Increased Tariffs' Impact on the Economy
A new theoretical framework by economists Rodriguez-Clare, Ulate, and Vasquez (2025) sheds light on the potential effects of specific tariff increases on U.S. employment, real income, and trade patterns across states. The study, which uses a dynamic trade and reallocation model with downward nominal wage rigidities, focuses on a scenario of a 25% increase in the import tariff on Canadian and Mexican goods, a 30% increase in the import tariff on Chinese goods, and a 10% increase in the import tariff on goods from all other countries.
Key findings from the analysis reveal that the higher tariffs induce an expansion in U.S. manufacturing employment as import competition declines. However, this manufacturing gain is offset by declines in service and agricultural employment. Overall employment falls due to lower real wages which reduce labor-force participation.

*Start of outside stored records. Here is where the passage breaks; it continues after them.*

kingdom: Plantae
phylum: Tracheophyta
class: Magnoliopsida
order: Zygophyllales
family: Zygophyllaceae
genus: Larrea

For the U.S. as a whole, the model predicts a real income decline of about 1% by 2028, the assumed final year of the tariffs in their baseline. The losses are unevenly distributed across states—around half of the states experience net losses, some with real income drops exceeding 3%, due to differences in industrial structure and trade exposure.
The imposed tariffs and retaliatory measures cause shifts in trade patterns, including import diversion away from China toward Mexico, as supported by firm-level evidence showing a 25 percentage point tariff raise on Chinese goods increases Mexican exports to the U.S. by about 4.2%. Tariff-generated fiscal revenues are redistributed across states, influencing their net gains or losses.
The trade diversion benefits certain groups of workers more than others. Evidence shows wage gains are concentrated among female, unskilled, younger, and non-permanently insured workers, thus reducing wage inequality within firms.
The dynamic model incorporates sectoral and state-level heterogeneity and accounts for nominal wage rigidities affecting labor supply. It does not incorporate effects on overall inflation, trade deficits, or capital accumulation, nor does it model uncertain geopolitical shifts beyond tariffs.
According to the study, some of the states where real income falls the most are Texas, California, and Michigan, while real income rises the most in Colorado, Wyoming, and Oklahoma. The analysis uses a framework that explicitly accounts for U.S. trade patterns and incorporates data for 87 regions and 15 sectors.
Overall, real value-added falls by as much as 1.2% in the scenario. The model-based analysis finds that the assumed scenario of tariff increases would lead to an increase in employment for the U.S. manufacturing sector, but this comes at the expense of employment in the services and agricultural sectors, resulting in a projected overall decline in U.S. employment. The results suggest that 31 states would gain real income, in some cases as much as 1.7%, while the remaining 19 states would lose, with some experiencing declines greater than 2%.
In light of the new theoretical framework by Rodriguez-Clare, Ulate, and Vasquez (2025), changes in labor markets can be observed due to the imposed tariffs, with potential effects on employment, income, and trade patterns across states. The study's findings indicate that the expansion in U.S. manufacturing employment, despite a decline in service and agricultural employment, is influenced by finance, as the tariffs generate fiscal revenues that are redistributed across states, impacting their net gains or losses.